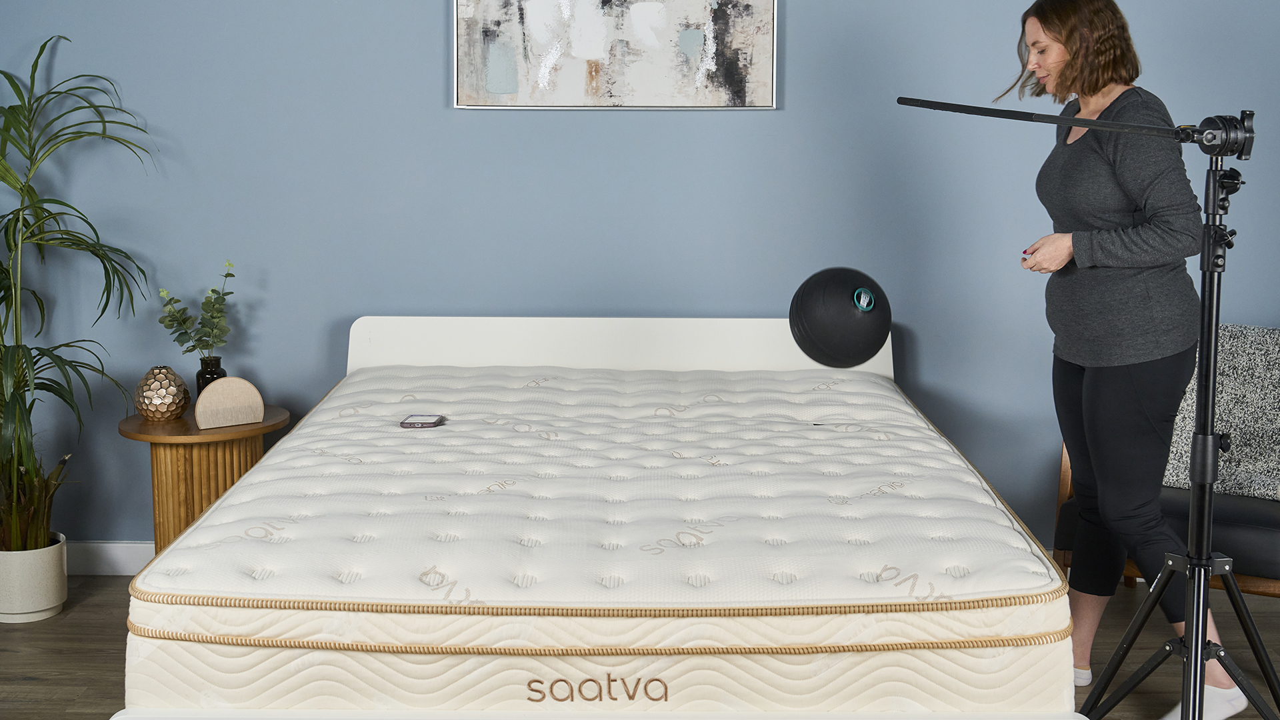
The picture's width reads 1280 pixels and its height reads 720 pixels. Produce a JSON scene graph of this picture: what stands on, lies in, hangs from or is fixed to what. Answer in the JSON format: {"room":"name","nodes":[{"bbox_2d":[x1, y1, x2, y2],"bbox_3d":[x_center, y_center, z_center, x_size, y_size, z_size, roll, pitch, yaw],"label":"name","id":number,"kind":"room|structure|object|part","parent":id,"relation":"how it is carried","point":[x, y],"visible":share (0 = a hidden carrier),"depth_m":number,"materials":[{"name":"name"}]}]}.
{"room":"bedroom","nodes":[
{"label":"bedroom","id":0,"kind":"room"},
{"bbox_2d":[0,573,1279,719],"bbox_3d":[0.064,1.061,2.203,5.572,0.103,5.691,0,8,0],"label":"floor","id":1,"kind":"structure","parent":0,"point":[29,687],"depth_m":4.10,"materials":[{"name":"brown wood"}]},
{"bbox_2d":[0,533,68,623],"bbox_3d":[-1.741,0.618,4.413,0.234,0.199,0.237,0,8,0],"label":"plant pot","id":2,"kind":"object","parent":1,"relation":"on","point":[54,572],"visible":0.85,"depth_m":4.33,"materials":[{"name":"white ceramic"}]},
{"bbox_2d":[0,38,151,551],"bbox_3d":[-1.744,-0.124,4.295,0.960,1.493,0.935,0,8,0],"label":"potted palm","id":3,"kind":"object","parent":2,"relation":"in","point":[15,243],"visible":0.97,"depth_m":4.31,"materials":[{"name":"green plant"}]},
{"bbox_2d":[118,406,290,555],"bbox_3d":[-1.230,0.440,4.456,0.457,0.545,0.461,0,8,0],"label":"side table","id":4,"kind":"object","parent":1,"relation":"on","point":[156,458],"visible":0.57,"depth_m":4.32,"materials":[{"name":"brown wood"}]},
{"bbox_2d":[133,364,191,420],"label":"vase","id":5,"kind":"object","parent":4,"relation":"on","point":[170,383],"visible":0.99,"depth_m":4.33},
{"bbox_2d":[195,355,225,396],"bbox_3d":[-1.247,0.071,4.558,0.094,0.165,0.093,0,8,0],"label":"vase","id":6,"kind":"object","parent":4,"relation":"on","point":[200,375],"visible":0.47,"depth_m":4.52,"materials":[{"name":"glass"}]},
{"bbox_2d":[158,260,235,359],"bbox_3d":[-1.248,-0.082,4.409,0.226,0.365,0.184,-6,10,-38],"label":"plant","id":7,"kind":"object","parent":6,"relation":"in","point":[193,346],"visible":0.88,"depth_m":4.39,"materials":[{"name":"green plant"}]},
{"bbox_2d":[194,376,264,429],"bbox_3d":[-1.128,0.115,4.293,0.181,0.132,0.063,-4,9,-30],"label":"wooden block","id":8,"kind":"object","parent":4,"relation":"on","point":[200,405],"visible":0.99,"depth_m":4.27,"materials":[{"name":"wood"}]},
{"bbox_2d":[110,318,1096,719],"bbox_3d":[-0.052,0.420,3.621,1.728,0.793,2.285,0,8,0],"label":"bed","id":9,"kind":"object","parent":1,"relation":"on","point":[677,348],"visible":0.57,"depth_m":2.72,"materials":[{"name":"white fabric"}]},
{"bbox_2d":[122,361,1079,710],"bbox_3d":[-0.068,0.330,3.529,1.710,0.306,2.028,0,8,0],"label":"mattress","id":10,"kind":"object","parent":9,"relation":"on","point":[258,485],"visible":0.9,"depth_m":2.72,"materials":[{"name":"white fabric"}]},
{"bbox_2d":[400,413,445,428],"bbox_3d":[-0.513,0.143,3.695,0.088,0.013,0.104,0,8,0],"label":"smartphone","id":11,"kind":"object","parent":10,"relation":"on","point":[411,423],"visible":0.98,"depth_m":3.67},
{"bbox_2d":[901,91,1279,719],"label":"light stand","id":12,"kind":"object","parent":1,"relation":"on","point":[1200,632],"visible":0.98,"depth_m":3.04,"materials":[{"name":"black metal"}]},
{"bbox_2d":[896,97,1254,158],"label":"arm","id":13,"kind":"object","parent":12,"relation":"attached to","point":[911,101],"visible":0.97,"depth_m":3.17},
{"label":"tripod base","id":14,"kind":"part","parent":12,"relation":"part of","materials":[{"name":"black metal"}]},
{"bbox_2d":[993,0,1247,719],"bbox_3d":[1.146,-0.023,3.760,0.521,1.671,0.743,0,8,0],"label":"woman","id":15,"kind":"object","parent":1,"relation":"on","point":[1131,179],"visible":0.9,"depth_m":3.61},
{"bbox_2d":[1020,247,1033,258],"bbox_3d":[0.996,-0.273,3.950,0.059,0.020,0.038,-6,10,-33],"label":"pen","id":16,"kind":"object","parent":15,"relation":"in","point":[1024,252],"visible":0.45,"depth_m":3.93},
{"bbox_2d":[1054,322,1279,595],"bbox_3d":[1.665,0.315,4.306,0.836,0.832,0.836,5,9,31],"label":"armchair","id":17,"kind":"object","parent":1,"relation":"on","point":[1267,588],"visible":0.37,"depth_m":4.09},
{"bbox_2d":[1162,322,1279,500],"bbox_3d":[1.717,0.139,4.373,0.584,0.450,0.312,5,9,31],"label":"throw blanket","id":18,"kind":"object","parent":17,"relation":"on","point":[1179,476],"visible":0.73,"depth_m":4.32,"materials":[{"name":"grey fabric"}]},
{"bbox_2d":[0,0,1279,557],"bbox_3d":[0.168,-0.687,4.699,5.326,2.706,0.144,0,8,0],"label":"wall","id":19,"kind":"structure","parent":0,"point":[431,83],"depth_m":4.66,"materials":[{"name":"blue paint"}]},
{"bbox_2d":[67,539,153,574],"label":"baseboard","id":20,"kind":"structure","parent":19,"relation":"attached to","point":[117,556],"depth_m":4.79,"materials":[{"name":"white paint"}]},
{"bbox_2d":[451,0,777,108],"bbox_3d":[-0.072,-1.080,4.534,0.913,0.711,0.033,0,8,0],"label":"painting","id":21,"kind":"object","parent":19,"relation":"attached to","point":[501,81],"visible":0.99,"depth_m":4.55},
{"bbox_2d":[788,266,892,368],"bbox_3d":[0.501,-0.102,3.899,0.254,0.264,0.247,-2,8,-14],"label":"exercise ball","id":22,"kind":"object","parent":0,"point":[839,348],"visible":0.98,"depth_m":3.82,"materials":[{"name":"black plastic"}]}
]}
****************************************
WHAT IS REQUIRED | Once more, give the listing above exactly, leaving each picture out.

WORKED SOLUTION |
The picture's width reads 1280 pixels and its height reads 720 pixels. Produce a JSON scene graph of this picture: what stands on, lies in, hangs from or is fixed to what. Answer in the JSON format: {"room":"name","nodes":[{"bbox_2d":[x1, y1, x2, y2],"bbox_3d":[x_center, y_center, z_center, x_size, y_size, z_size, roll, pitch, yaw],"label":"name","id":number,"kind":"room|structure|object|part","parent":id,"relation":"how it is carried","point":[x, y],"visible":share (0 = a hidden carrier),"depth_m":number,"materials":[{"name":"name"}]}]}.
{"room":"bedroom","nodes":[
{"label":"bedroom","id":0,"kind":"room"},
{"bbox_2d":[0,573,1279,719],"bbox_3d":[0.064,1.061,2.203,5.572,0.103,5.691,0,8,0],"label":"floor","id":1,"kind":"structure","parent":0,"point":[29,687],"depth_m":4.10,"materials":[{"name":"brown wood"}]},
{"bbox_2d":[0,533,68,623],"bbox_3d":[-1.741,0.618,4.413,0.234,0.199,0.237,0,8,0],"label":"plant pot","id":2,"kind":"object","parent":1,"relation":"on","point":[54,572],"visible":0.85,"depth_m":4.33,"materials":[{"name":"white ceramic"}]},
{"bbox_2d":[0,38,151,551],"bbox_3d":[-1.744,-0.124,4.295,0.960,1.493,0.935,0,8,0],"label":"potted palm","id":3,"kind":"object","parent":2,"relation":"in","point":[15,243],"visible":0.97,"depth_m":4.31,"materials":[{"name":"green plant"}]},
{"bbox_2d":[118,406,290,555],"bbox_3d":[-1.230,0.440,4.456,0.457,0.545,0.461,0,8,0],"label":"side table","id":4,"kind":"object","parent":1,"relation":"on","point":[156,458],"visible":0.57,"depth_m":4.32,"materials":[{"name":"brown wood"}]},
{"bbox_2d":[133,364,191,420],"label":"vase","id":5,"kind":"object","parent":4,"relation":"on","point":[170,383],"visible":0.99,"depth_m":4.33},
{"bbox_2d":[195,355,225,396],"bbox_3d":[-1.247,0.071,4.558,0.094,0.165,0.093,0,8,0],"label":"vase","id":6,"kind":"object","parent":4,"relation":"on","point":[200,375],"visible":0.47,"depth_m":4.52,"materials":[{"name":"glass"}]},
{"bbox_2d":[158,260,235,359],"bbox_3d":[-1.248,-0.082,4.409,0.226,0.365,0.184,-6,10,-38],"label":"plant","id":7,"kind":"object","parent":6,"relation":"in","point":[193,346],"visible":0.88,"depth_m":4.39,"materials":[{"name":"green plant"}]},
{"bbox_2d":[194,376,264,429],"bbox_3d":[-1.128,0.115,4.293,0.181,0.132,0.063,-4,9,-30],"label":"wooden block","id":8,"kind":"object","parent":4,"relation":"on","point":[200,405],"visible":0.99,"depth_m":4.27,"materials":[{"name":"wood"}]},
{"bbox_2d":[110,318,1096,719],"bbox_3d":[-0.052,0.420,3.621,1.728,0.793,2.285,0,8,0],"label":"bed","id":9,"kind":"object","parent":1,"relation":"on","point":[677,348],"visible":0.57,"depth_m":2.72,"materials":[{"name":"white fabric"}]},
{"bbox_2d":[122,361,1079,710],"bbox_3d":[-0.068,0.330,3.529,1.710,0.306,2.028,0,8,0],"label":"mattress","id":10,"kind":"object","parent":9,"relation":"on","point":[258,485],"visible":0.9,"depth_m":2.72,"materials":[{"name":"white fabric"}]},
{"bbox_2d":[400,413,445,428],"bbox_3d":[-0.513,0.143,3.695,0.088,0.013,0.104,0,8,0],"label":"smartphone","id":11,"kind":"object","parent":10,"relation":"on","point":[411,423],"visible":0.98,"depth_m":3.67},
{"bbox_2d":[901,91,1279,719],"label":"light stand","id":12,"kind":"object","parent":1,"relation":"on","point":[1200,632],"visible":0.98,"depth_m":3.04,"materials":[{"name":"black metal"}]},
{"bbox_2d":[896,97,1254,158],"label":"arm","id":13,"kind":"object","parent":12,"relation":"attached to","point":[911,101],"visible":0.97,"depth_m":3.17},
{"label":"tripod base","id":14,"kind":"part","parent":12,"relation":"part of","materials":[{"name":"black metal"}]},
{"bbox_2d":[993,0,1247,719],"bbox_3d":[1.146,-0.023,3.760,0.521,1.671,0.743,0,8,0],"label":"woman","id":15,"kind":"object","parent":1,"relation":"on","point":[1131,179],"visible":0.9,"depth_m":3.61},
{"bbox_2d":[1020,247,1033,258],"bbox_3d":[0.996,-0.273,3.950,0.059,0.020,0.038,-6,10,-33],"label":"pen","id":16,"kind":"object","parent":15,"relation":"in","point":[1024,252],"visible":0.45,"depth_m":3.93},
{"bbox_2d":[1054,322,1279,595],"bbox_3d":[1.665,0.315,4.306,0.836,0.832,0.836,5,9,31],"label":"armchair","id":17,"kind":"object","parent":1,"relation":"on","point":[1267,588],"visible":0.37,"depth_m":4.09},
{"bbox_2d":[1162,322,1279,500],"bbox_3d":[1.717,0.139,4.373,0.584,0.450,0.312,5,9,31],"label":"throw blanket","id":18,"kind":"object","parent":17,"relation":"on","point":[1179,476],"visible":0.73,"depth_m":4.32,"materials":[{"name":"grey fabric"}]},
{"bbox_2d":[0,0,1279,557],"bbox_3d":[0.168,-0.687,4.699,5.326,2.706,0.144,0,8,0],"label":"wall","id":19,"kind":"structure","parent":0,"point":[431,83],"depth_m":4.66,"materials":[{"name":"blue paint"}]},
{"bbox_2d":[67,539,153,574],"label":"baseboard","id":20,"kind":"structure","parent":19,"relation":"attached to","point":[117,556],"depth_m":4.79,"materials":[{"name":"white paint"}]},
{"bbox_2d":[451,0,777,108],"bbox_3d":[-0.072,-1.080,4.534,0.913,0.711,0.033,0,8,0],"label":"painting","id":21,"kind":"object","parent":19,"relation":"attached to","point":[501,81],"visible":0.99,"depth_m":4.55},
{"bbox_2d":[788,266,892,368],"bbox_3d":[0.501,-0.102,3.899,0.254,0.264,0.247,-2,8,-14],"label":"exercise ball","id":22,"kind":"object","parent":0,"point":[839,348],"visible":0.98,"depth_m":3.82,"materials":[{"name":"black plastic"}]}
]}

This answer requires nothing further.